- Extracto proporcionado
____

Möoi Rico
Lo conocí porque me llevó una amiga que vive cerca; si no hubiera sido así, es poco probable que lo hubiese descubierto yo sola. Primero, porque queda en la calle Cuba, en el barrio de Belgrano, una calle tranquila, arbolada, pero no tan transitada; segundo, porque desde afuera no dice demasiado. Es adentro, donde se descubre la esencia de este restaurante-cafecito-pastelería: juguetón, colorido, con muebles de diferentes estilos, paredes pintadas, cojines bordados, una fuente y pisos de mosaico.

____

- Información

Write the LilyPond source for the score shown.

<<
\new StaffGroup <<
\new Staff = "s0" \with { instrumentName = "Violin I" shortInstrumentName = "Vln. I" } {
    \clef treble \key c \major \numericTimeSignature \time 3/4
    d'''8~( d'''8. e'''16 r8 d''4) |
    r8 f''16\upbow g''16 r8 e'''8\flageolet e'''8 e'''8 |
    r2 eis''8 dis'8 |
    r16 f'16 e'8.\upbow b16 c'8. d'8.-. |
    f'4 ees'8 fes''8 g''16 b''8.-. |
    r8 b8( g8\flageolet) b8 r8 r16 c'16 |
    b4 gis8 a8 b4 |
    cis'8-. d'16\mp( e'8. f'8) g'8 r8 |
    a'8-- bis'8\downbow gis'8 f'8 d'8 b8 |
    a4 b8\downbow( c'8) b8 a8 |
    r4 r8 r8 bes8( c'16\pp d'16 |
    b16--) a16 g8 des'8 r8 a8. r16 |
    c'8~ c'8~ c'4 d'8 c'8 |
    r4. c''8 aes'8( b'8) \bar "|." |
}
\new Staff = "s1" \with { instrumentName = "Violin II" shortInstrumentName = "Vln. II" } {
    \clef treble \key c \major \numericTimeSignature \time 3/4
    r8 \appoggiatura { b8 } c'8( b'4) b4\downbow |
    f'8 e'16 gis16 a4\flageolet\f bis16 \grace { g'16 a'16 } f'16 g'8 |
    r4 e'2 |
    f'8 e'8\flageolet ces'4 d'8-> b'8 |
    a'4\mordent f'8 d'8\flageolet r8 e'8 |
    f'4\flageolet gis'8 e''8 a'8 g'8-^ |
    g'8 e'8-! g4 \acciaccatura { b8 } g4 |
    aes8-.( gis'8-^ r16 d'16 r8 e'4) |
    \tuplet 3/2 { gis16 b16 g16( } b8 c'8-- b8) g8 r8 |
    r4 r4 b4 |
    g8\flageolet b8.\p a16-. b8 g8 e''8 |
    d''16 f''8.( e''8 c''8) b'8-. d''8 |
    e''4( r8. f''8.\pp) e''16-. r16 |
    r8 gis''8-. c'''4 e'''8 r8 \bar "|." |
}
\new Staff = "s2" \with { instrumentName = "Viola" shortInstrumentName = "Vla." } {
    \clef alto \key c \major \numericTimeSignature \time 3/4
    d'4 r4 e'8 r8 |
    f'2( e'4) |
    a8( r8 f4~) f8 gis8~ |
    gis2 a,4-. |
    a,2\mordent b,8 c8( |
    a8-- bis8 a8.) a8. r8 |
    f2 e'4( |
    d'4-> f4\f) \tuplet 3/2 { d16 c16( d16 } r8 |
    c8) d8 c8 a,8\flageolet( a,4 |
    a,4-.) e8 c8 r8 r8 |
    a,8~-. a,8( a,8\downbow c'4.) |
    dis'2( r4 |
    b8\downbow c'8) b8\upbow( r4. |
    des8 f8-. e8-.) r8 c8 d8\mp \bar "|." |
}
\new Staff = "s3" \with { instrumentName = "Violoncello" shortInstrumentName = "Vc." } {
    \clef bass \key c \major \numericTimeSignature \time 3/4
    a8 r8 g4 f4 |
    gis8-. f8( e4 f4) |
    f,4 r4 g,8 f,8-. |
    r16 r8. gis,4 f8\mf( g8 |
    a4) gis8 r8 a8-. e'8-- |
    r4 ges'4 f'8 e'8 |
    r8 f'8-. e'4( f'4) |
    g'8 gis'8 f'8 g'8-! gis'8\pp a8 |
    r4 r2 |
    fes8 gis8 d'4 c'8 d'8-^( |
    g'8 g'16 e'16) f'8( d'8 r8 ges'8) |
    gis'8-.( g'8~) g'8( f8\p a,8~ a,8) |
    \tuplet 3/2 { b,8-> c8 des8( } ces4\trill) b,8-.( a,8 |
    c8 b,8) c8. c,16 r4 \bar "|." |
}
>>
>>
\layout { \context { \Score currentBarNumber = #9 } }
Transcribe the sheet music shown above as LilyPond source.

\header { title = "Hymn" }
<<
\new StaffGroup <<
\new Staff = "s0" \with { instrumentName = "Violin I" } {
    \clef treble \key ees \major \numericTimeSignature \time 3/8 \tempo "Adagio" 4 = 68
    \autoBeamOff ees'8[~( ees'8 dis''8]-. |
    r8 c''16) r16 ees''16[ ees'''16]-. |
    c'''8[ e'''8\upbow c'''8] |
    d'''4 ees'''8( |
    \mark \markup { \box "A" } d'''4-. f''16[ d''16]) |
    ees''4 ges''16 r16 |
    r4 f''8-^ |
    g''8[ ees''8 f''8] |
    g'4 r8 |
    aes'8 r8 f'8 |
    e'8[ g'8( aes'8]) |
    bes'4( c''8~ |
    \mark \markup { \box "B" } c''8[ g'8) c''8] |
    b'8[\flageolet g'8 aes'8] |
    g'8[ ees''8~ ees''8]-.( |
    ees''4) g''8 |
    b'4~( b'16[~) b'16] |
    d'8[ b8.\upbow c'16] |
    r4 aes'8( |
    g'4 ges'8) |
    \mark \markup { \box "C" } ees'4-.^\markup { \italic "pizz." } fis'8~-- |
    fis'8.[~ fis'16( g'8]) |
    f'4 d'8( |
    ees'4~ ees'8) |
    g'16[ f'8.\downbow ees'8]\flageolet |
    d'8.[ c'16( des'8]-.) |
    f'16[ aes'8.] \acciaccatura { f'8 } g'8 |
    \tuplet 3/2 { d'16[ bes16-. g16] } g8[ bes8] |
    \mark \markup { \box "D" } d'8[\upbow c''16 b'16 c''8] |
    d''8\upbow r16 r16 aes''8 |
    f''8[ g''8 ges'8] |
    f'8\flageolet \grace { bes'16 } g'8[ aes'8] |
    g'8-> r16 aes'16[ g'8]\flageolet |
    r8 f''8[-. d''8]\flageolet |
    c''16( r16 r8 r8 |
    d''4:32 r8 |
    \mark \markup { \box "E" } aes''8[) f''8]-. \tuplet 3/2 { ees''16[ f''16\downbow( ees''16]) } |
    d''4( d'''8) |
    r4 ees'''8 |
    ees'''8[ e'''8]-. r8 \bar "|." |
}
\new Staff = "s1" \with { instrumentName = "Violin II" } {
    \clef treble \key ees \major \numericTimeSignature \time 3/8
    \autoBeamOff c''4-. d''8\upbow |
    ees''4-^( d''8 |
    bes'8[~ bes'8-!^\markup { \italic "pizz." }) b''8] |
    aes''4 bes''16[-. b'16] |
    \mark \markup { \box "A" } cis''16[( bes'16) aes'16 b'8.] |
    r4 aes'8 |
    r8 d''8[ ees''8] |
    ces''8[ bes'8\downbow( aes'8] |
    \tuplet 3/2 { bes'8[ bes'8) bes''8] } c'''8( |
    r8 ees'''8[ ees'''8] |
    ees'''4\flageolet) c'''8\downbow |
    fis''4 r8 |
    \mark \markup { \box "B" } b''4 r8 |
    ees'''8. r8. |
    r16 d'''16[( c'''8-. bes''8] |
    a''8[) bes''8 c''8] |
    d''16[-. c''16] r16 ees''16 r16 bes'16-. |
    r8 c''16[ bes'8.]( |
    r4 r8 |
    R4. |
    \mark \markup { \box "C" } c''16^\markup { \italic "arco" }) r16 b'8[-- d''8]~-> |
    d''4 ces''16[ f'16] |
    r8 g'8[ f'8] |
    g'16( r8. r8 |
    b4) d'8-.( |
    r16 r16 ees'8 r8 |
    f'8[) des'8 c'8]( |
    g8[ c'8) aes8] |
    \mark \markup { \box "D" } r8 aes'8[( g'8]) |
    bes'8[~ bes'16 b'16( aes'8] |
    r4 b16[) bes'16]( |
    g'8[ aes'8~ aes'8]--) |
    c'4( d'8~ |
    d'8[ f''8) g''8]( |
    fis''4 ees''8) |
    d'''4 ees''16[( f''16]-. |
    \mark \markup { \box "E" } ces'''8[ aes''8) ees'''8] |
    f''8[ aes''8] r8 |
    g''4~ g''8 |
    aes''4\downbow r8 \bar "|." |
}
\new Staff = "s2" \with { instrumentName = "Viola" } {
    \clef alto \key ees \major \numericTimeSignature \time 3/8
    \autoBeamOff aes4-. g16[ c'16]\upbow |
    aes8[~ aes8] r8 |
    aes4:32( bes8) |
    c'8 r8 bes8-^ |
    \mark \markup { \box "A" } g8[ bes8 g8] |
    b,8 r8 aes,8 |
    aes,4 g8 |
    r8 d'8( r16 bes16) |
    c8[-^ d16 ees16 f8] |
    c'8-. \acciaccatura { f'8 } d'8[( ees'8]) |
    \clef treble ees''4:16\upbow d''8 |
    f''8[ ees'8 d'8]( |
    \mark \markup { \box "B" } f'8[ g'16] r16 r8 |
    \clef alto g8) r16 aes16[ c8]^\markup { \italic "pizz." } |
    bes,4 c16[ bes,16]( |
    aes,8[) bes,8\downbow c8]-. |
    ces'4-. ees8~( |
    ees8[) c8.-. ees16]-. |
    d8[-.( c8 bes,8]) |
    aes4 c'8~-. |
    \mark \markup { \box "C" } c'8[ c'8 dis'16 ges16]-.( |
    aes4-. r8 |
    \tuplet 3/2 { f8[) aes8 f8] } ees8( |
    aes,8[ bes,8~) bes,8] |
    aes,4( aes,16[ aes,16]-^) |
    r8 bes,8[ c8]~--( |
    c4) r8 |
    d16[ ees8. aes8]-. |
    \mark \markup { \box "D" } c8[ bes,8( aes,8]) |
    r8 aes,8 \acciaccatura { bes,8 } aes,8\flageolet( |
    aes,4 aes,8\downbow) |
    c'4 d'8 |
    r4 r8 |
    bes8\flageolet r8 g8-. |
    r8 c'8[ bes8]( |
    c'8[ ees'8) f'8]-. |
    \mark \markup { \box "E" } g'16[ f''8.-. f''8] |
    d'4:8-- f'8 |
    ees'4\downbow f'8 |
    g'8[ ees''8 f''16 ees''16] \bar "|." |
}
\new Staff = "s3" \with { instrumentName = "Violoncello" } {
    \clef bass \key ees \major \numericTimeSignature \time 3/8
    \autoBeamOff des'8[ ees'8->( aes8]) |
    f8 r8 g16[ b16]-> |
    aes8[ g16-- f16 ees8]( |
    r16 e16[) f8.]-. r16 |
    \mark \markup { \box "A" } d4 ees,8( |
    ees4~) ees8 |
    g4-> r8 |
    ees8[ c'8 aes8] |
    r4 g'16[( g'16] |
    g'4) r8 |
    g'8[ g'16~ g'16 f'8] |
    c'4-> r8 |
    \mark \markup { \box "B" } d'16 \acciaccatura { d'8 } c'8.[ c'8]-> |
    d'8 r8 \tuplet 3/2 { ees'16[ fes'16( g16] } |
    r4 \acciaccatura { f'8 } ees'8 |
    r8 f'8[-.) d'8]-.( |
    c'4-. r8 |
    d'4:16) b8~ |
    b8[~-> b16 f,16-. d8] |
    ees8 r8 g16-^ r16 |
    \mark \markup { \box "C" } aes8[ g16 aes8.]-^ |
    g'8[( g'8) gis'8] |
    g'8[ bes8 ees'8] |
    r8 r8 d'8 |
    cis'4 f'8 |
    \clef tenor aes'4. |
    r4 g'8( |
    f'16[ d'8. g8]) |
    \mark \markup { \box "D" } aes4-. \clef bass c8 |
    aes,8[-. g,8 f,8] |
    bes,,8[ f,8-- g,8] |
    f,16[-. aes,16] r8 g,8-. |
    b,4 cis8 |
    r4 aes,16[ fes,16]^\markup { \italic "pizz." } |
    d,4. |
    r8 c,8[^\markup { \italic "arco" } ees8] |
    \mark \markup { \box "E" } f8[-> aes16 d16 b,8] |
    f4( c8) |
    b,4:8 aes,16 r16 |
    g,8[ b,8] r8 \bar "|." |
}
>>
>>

____

¿Puedes continuar la reseña sobre Möoi Rico a partir de su última oración?

- Respuesta escrita
El concepto de la comida es
“cocina contemporánea”. Sí, este término hoy puede resultar confuso o poco definido, pero luego el panorama se aclara un poco más: “producto fresco, de mercado, natural”. Para comprobarlo está la carta —corta pero sustanciosa—, en la que destacan las ensaladas (hay que probar la de hojas verdes y pinchos de pollo y la de salmón, verdes, queso brie y castañas), sándwiches suculentos y con toques creativos, rolls (o wraps), tartas y platillos más elaborados, como woks, risottos y pescados, para la noche. Además, los imperdibles del Möoi son los desayunos, las meriendas y la pastelería. La propuesta es de Jessica Lekerman. Todo muy fresco, muy simple, muy gourmet, muy chic.